Saturday, August 02, 2008

We did it for real...




That day was funny! Mom and I had a good time with it! Everyone thought she was nuts for doing it but I'm glad I got to help her out with it.


This time it was for real though. Mom passed away on July 29, 2008. We buried her Aug. 1, 2008. The sisters and I had to come together and make some tough decisions. But the tougher part is yet to come.


The day to day routines we will try to get back into: work, school and our families. The past three weeks have been like a blur. The last thing Amanda and I did with Mom was eat at the Tea Room here in town.


Our Mom was the glue that held our little family together. Now we have to try and make it without her. She was my best friend! I don't know how to do it. I keep thinking that we have relatives that smoke, drink, have done drugs and they are still alive. Mom didn't do any of that and look what happened.
We have had lots of family support over the past few weeks and for that we are very appreciative.
The funeral was nice...as far as funerals go. Our cousin did a slide show to music for us. Mom loved to hear Barbara Streisand so we used a couple of her songs. Our great uncle did some of the service then my husband Mike did the rest. They both did a good job.
At the visitation there were 225 lines signed in the book and it was standing room only at the funeral. It was very humbling to see all of the people that Mom touched.

As for the relationships with my sisters...I talked to the youngest and we are ok. The other two I still have to talk with. If this is the way the God wanted us to make up and get along with one another, He could have found another way to do it.

I'm not angry or mad at God for allowing this to happen. I'm just not seeing the point of it right now. What would His purpose be for this? What lesson am I suppose to learn??

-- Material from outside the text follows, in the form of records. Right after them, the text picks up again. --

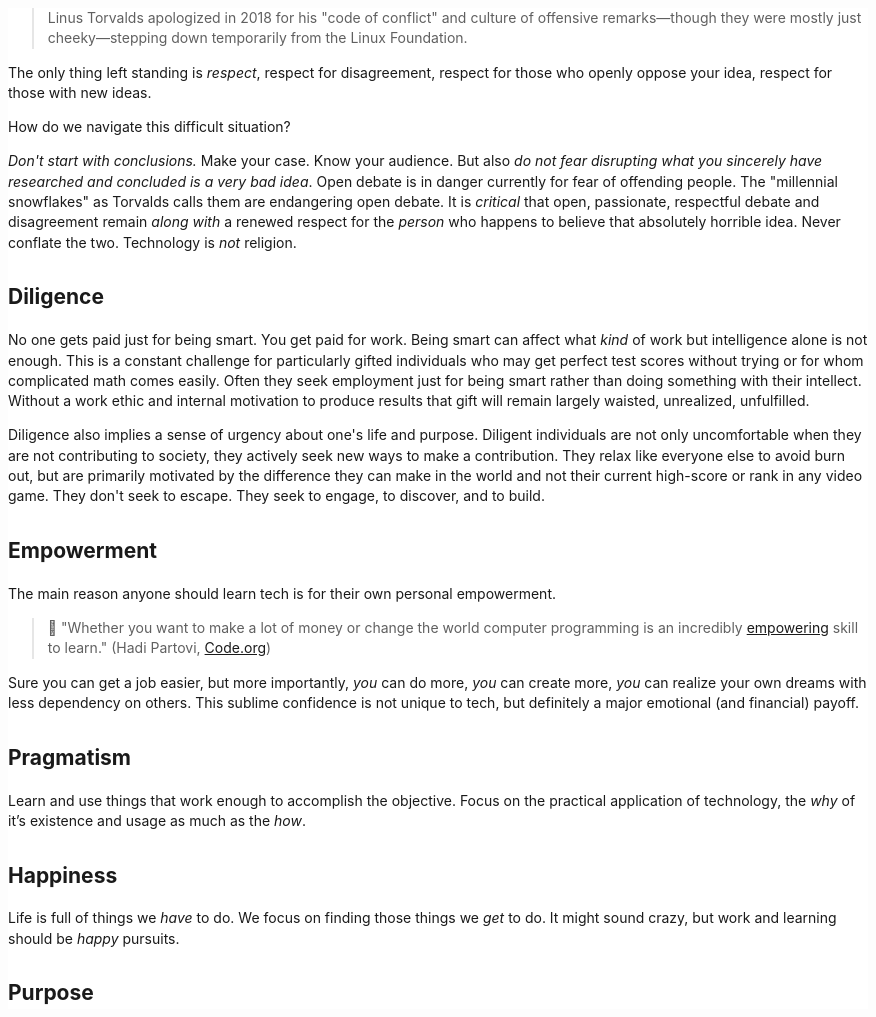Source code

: > Linus Torvalds apologized in 2018 for his "code of conflict" and culture of offensive remarks—though they were mostly just cheeky—stepping down temporarily from the Linux Foundation.

The only thing left standing is *respect*, respect for disagreement, respect for those who openly oppose your idea, respect for those with new ideas.

How do we navigate this difficult situation?

*Don't start with conclusions.* Make your case. Know your audience. But also *do not fear disrupting what you sincerely have researched and concluded is a very bad idea*. Open debate is in danger currently for fear of offending people. The "millennial snowflakes" as Torvalds calls them are endangering open debate. It is *critical* that open, passionate, respectful debate and disagreement remain *along with* a renewed respect for the *person* who happens to believe that absolutely horrible idea. Never conflate the two. Technology is *not* religion.

## Diligence

No one gets paid just for being smart. You get paid for work. Being smart can affect what *kind* of work but intelligence alone is not enough. This is a constant challenge for particularly gifted individuals who may get perfect test scores without trying or for whom complicated math comes easily. Often they seek employment just for being smart rather than doing something with their intellect. Without a work ethic and internal motivation to produce results that gift will remain largely waisted, unrealized, unfulfilled.

Diligence also implies a sense of urgency about one's life and purpose. Diligent individuals are not only uncomfortable when they are not contributing to society, they actively seek new ways to make a contribution. They relax like everyone else to avoid burn out, but are primarily motivated by the difference they can make in the world and not their current high-score or rank in any video game. They don't seek to escape. They seek to engage, to discover, and to build.

## Empowerment

The main reason anyone should learn tech is for their own personal empowerment. 

> 💬 "Whether you want to make a lot of money or change the world computer programming is an incredibly [empowering](https://youtu.be/nKIu9yen5nc?t=242) skill to learn." (Hadi Partovi, [Code.org](https://code.org))

Sure you can get a job easier, but more importantly, *you* can do more, *you* can create more, *you* can realize your own dreams with less dependency on others. This sublime confidence is not unique to tech, but definitely a major emotional (and financial) payoff.

## Pragmatism

Learn and use things that work enough to accomplish the objective. Focus on the practical application of technology, the *why* of it’s existence and usage as much as the *how*.

## Happiness

Life is full of things we *have* to do. We focus on finding those things we *get* to do. It might sound crazy, but work and learning should be *happy* pursuits.

## Purpose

Anyway...I love you Mom and you will be deeply missed!!!!!!

2 comments:

Anonymous said...

Dreama,
You're right, getting back to some kind of "normal" isn't going to be easy, but just know that, although the pain never really goes away, each day does bring it's own healing. Just put one foot in front of the other and take one small step at a time. God will carry you through, even when you don't know it's Him. One day you'll realize you've found a new "normal", and it's ok.

Still praying for you,
Jennifer

julie said...

I have read this post about 6 or 7 times and each time finding myself speechless about what to comment.

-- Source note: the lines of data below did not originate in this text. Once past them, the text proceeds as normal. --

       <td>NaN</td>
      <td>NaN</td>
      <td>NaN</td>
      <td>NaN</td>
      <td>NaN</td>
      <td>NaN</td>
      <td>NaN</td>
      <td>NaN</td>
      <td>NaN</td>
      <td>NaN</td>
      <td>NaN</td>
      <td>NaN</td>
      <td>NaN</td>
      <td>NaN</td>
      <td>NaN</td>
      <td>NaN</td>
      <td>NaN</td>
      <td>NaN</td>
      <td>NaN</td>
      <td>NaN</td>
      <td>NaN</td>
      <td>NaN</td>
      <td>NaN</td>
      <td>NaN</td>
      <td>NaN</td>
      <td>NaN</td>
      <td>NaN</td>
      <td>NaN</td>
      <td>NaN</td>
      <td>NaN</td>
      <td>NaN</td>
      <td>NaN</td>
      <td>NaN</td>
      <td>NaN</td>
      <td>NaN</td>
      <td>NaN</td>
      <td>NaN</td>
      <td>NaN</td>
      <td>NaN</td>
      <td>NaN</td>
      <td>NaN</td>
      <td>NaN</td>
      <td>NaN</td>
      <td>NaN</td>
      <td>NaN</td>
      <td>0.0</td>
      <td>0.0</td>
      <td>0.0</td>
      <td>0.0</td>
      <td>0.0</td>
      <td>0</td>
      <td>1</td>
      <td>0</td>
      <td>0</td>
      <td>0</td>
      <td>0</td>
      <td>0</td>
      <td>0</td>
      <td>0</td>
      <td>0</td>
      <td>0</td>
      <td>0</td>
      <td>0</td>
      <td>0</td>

It is so hard to lose a parent, especially when they are so young. It's not the way that we picture our parents leaving this earth. Neither your mom nor my Dad "fully" lived their life in our eyes. They were so young still. Yet, it's not our eyes that knows what truly is best.

After reading Michael's tribute to your Mom today, I realize that he couldn't have stated it better. He said, "That cancer the doctor said she had, didn't kill her. The fluid on her lungs, that didn't either. The infection in her body didn't phase her one bit. It just seemed right to God to take her out of this world for Himself. None of that stuff whatsoever could have held her down anyway."

We, as Christians, have to truly believe that it is better to be with God than to experience all the joys of being on earth. As a result of that belief, we have to get to the point of sincerely knowing that it is also better for our family members and friends to be there too.

God took Phyllis for Himself. She is giving Him the ultimate glory by being in His presence right now, and by the testimony of her fun loving spirit on earth.

I pray that you will be comforted, even though I know your heart is pouring open right now. Like Jennifer also said, each day does bring it's own healing.